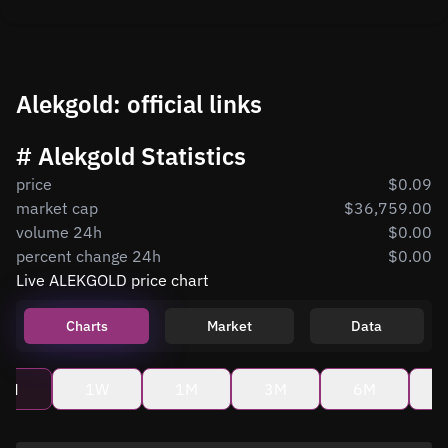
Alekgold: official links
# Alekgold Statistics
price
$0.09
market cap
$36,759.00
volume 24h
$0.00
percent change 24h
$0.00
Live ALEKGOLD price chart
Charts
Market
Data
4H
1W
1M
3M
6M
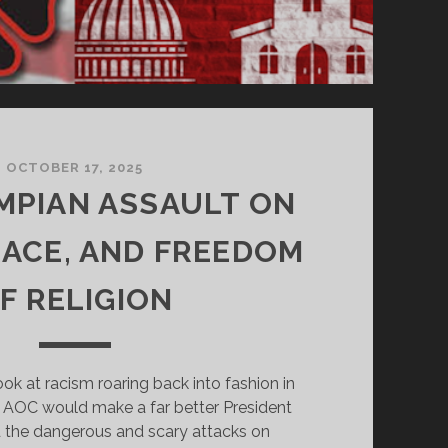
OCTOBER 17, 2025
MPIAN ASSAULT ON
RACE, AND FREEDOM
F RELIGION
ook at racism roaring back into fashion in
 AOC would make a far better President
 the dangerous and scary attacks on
...
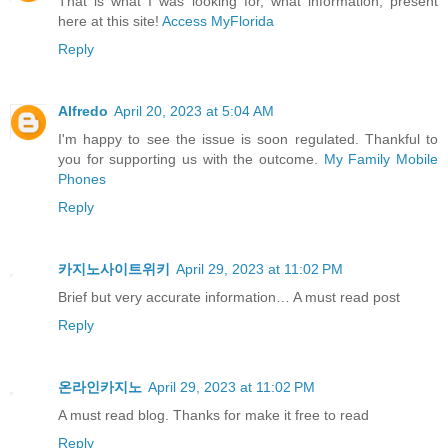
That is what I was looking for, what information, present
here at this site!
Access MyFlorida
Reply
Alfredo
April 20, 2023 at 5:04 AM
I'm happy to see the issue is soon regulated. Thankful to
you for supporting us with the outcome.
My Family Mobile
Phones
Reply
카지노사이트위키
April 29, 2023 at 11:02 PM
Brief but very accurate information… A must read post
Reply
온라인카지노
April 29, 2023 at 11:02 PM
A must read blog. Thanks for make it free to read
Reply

TO-DO ITEM: Whenever the word "read" shows up in a line of the entries, list that line.

OUTPUT OF THE TASK:
Brief but very accurate information… A must read post
A must read blog. Thanks for make it free to read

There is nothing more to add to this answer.